BENGALURU: Oil prices rose about a dollar a barrel on Monday on the prospect of tightening supplies in Canada and elsewhere, although recession fears kept pressuring the market.
Brent crude futures were up $1.33, or 1.8% to $75.50 a barrel at 12:02 p.m. EDT (1602 GMT). US West Texas Intermediate crude was at $71.34 a barrel, up $1.30, or 1.9%.
Wildfires raged in Alberta, Canada, shutting in large amounts of crude supply, and prices rose on fears they could worsen, said Mizuho analyst Robert Yawger.
At least 300,000 barrels of oil equivalent per day (boepd) production was shut in last week in Alberta. In 2016, wildfires knocked more than a million boepd of production offline there.

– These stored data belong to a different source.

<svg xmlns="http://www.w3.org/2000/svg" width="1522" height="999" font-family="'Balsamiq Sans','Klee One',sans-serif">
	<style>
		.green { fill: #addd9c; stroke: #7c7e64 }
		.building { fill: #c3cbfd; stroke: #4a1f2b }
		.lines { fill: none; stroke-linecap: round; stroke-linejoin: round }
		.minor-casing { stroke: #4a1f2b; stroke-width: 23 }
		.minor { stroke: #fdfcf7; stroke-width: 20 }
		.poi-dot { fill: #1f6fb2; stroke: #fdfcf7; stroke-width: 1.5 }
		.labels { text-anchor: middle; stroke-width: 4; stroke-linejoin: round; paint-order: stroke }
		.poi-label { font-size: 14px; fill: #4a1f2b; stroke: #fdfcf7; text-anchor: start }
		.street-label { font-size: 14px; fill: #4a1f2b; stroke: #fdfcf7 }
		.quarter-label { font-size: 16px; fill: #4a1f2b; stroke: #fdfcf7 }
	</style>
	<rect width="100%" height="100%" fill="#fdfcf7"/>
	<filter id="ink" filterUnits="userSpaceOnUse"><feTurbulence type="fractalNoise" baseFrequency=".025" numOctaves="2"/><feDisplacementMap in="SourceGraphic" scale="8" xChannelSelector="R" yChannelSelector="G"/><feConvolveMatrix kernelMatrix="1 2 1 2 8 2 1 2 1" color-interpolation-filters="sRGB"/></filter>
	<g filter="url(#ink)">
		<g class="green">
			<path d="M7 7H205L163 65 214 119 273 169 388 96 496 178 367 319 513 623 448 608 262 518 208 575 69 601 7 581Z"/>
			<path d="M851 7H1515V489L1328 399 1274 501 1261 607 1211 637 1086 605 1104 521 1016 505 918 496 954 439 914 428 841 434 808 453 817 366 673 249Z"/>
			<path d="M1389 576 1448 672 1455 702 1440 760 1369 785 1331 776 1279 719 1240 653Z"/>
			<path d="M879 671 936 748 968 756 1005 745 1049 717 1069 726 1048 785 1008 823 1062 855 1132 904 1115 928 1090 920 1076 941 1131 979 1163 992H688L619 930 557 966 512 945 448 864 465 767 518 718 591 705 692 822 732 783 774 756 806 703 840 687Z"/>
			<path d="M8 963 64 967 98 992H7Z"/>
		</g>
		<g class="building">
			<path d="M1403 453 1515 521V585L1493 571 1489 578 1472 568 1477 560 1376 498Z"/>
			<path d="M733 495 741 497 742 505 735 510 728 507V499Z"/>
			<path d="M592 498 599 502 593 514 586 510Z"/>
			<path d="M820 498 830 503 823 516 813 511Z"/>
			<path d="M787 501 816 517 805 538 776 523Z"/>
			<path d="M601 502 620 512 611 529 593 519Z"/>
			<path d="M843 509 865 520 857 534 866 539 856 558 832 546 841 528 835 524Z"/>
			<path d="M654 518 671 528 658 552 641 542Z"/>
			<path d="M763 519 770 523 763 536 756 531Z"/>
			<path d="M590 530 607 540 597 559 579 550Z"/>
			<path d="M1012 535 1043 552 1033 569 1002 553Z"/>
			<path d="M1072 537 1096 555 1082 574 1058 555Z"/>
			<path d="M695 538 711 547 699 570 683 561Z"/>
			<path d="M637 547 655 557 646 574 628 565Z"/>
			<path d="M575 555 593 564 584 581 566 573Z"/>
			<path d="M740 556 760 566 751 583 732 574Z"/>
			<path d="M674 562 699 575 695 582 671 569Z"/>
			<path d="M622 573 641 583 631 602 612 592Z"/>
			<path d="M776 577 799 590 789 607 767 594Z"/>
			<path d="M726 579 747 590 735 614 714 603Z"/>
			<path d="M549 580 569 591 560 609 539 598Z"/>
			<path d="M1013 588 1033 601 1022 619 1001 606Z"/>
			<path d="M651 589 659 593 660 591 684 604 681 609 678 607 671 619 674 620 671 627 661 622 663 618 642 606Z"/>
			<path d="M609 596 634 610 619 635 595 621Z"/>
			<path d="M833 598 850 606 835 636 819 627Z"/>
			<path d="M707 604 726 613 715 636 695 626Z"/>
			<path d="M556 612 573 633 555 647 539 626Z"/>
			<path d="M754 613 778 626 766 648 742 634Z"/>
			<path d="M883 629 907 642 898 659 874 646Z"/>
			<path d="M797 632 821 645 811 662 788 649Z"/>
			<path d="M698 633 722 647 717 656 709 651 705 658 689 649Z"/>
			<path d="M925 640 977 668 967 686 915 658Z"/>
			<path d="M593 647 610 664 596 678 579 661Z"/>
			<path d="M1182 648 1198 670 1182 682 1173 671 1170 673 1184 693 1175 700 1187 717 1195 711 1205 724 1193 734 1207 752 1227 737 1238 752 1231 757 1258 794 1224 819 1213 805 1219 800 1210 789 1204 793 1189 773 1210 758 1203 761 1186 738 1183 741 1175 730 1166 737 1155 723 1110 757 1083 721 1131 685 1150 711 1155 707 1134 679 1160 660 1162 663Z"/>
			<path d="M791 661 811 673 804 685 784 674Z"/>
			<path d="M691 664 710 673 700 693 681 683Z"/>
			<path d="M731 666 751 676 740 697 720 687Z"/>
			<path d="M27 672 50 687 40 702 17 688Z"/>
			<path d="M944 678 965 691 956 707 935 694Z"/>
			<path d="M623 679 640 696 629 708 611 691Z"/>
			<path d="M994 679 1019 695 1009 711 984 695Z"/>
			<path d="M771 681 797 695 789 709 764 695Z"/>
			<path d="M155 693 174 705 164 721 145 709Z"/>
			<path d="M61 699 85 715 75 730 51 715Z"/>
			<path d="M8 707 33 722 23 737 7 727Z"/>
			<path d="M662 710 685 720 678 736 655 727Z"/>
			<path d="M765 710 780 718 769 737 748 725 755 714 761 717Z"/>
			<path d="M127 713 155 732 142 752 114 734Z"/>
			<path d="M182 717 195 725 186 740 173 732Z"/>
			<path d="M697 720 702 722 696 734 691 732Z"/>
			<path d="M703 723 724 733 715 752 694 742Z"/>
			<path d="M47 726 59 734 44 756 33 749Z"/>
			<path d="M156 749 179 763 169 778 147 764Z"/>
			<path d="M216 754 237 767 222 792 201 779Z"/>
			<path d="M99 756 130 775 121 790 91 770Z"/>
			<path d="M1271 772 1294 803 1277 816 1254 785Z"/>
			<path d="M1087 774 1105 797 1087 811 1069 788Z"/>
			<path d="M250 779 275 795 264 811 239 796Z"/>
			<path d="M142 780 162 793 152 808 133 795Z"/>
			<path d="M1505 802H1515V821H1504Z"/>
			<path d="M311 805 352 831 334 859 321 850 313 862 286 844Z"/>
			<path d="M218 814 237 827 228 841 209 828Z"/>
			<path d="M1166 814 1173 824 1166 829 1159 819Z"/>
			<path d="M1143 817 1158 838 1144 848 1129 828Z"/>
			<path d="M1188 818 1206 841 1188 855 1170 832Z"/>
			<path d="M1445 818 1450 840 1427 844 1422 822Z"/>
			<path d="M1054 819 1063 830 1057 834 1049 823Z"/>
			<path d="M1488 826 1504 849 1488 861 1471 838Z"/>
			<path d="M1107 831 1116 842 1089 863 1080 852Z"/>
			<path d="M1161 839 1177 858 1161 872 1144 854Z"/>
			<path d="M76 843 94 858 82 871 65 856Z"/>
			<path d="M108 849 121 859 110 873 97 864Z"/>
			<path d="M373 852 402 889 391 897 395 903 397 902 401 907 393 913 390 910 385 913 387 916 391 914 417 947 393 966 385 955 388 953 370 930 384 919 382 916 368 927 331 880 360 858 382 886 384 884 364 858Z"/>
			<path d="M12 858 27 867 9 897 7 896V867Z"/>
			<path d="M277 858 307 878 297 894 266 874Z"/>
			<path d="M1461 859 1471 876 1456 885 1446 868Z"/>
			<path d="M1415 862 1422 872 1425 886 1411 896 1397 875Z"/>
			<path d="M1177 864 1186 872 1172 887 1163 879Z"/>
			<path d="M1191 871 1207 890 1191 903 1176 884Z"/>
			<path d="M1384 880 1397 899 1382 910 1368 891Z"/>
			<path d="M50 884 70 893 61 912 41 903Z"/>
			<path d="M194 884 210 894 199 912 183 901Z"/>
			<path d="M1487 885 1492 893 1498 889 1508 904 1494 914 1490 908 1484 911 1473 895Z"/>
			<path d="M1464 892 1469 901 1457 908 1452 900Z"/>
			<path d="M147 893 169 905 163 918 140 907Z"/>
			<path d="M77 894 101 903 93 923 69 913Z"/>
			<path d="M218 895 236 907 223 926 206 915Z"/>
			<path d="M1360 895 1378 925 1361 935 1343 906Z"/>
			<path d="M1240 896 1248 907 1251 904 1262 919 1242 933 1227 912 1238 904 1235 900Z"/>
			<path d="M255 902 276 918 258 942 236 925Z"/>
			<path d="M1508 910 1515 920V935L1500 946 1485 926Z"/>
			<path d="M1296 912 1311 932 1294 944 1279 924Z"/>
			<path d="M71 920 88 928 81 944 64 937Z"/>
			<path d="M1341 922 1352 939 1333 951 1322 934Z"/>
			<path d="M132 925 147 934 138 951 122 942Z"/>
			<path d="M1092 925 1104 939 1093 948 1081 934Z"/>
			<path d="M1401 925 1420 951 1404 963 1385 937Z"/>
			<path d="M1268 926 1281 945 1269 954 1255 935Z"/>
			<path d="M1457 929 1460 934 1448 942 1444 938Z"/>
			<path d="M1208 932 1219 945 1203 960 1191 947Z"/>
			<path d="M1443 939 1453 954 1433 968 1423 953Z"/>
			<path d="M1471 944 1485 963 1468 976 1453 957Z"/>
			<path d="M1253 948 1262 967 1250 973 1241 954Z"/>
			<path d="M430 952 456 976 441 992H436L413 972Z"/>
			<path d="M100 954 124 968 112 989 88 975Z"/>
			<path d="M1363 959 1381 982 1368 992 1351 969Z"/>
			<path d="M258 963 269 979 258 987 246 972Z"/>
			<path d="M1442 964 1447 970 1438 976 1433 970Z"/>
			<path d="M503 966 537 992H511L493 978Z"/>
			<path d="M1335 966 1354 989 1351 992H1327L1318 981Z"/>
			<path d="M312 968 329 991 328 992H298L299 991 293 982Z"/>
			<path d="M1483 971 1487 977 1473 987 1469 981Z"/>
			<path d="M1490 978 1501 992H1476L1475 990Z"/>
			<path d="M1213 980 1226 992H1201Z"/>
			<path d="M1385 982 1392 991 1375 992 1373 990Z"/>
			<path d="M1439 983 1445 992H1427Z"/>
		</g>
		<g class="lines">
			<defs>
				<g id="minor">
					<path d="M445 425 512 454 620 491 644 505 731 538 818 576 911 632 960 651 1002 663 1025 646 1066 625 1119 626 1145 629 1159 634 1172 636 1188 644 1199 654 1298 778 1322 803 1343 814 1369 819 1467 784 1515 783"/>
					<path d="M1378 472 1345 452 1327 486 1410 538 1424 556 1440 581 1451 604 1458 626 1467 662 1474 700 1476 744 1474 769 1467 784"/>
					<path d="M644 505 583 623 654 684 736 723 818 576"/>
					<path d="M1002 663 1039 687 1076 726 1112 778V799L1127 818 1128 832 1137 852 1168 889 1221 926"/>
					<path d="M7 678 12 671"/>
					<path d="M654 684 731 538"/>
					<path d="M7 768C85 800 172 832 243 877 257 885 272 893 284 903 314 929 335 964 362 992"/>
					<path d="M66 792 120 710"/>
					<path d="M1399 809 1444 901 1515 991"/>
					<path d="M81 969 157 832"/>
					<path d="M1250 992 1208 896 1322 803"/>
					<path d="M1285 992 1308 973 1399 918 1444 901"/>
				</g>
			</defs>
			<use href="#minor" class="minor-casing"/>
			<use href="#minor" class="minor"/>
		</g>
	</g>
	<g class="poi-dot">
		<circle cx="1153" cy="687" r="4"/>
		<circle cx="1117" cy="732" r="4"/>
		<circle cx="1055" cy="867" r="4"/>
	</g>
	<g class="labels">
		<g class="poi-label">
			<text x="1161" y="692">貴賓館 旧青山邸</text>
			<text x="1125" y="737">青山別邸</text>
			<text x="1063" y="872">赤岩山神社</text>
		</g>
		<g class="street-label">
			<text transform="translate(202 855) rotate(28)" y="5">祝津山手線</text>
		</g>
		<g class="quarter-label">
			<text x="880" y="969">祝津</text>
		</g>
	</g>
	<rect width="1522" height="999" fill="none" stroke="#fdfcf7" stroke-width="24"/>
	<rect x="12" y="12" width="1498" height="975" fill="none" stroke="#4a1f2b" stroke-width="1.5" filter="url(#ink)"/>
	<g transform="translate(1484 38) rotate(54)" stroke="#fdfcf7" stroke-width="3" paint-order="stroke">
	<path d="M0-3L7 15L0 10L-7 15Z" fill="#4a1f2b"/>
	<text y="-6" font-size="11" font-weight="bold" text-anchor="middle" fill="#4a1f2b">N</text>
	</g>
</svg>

Also supporting oil prices, the US could start repurchasing oil for the Strategic Petroleum Reserve (SPR) after completing a congressionally mandated sale in June, Energy Secretary Jennifer Granholm told lawmakers on Thursday.
Global crude supplies could also tighten in the second half as OPEC+ - the Organization of the Petroleum Exporting Countries and allies including Russia - plan additional output cuts.Flows of northern Iraqi crude oil to Turkey’s Ceyhan port have yet to resume following Baghdad’s request to restart them last week, industry sources said on Monday, helping keep global supplies tight.
Fears of a slowdown in the global economy limited gains in oil prices. Last week, oil benchmarks fell for a fourth consecutive week, the longest streak of weekly declines since September 2022, over fears of a US recession and risks of a historic default on government debt in early June.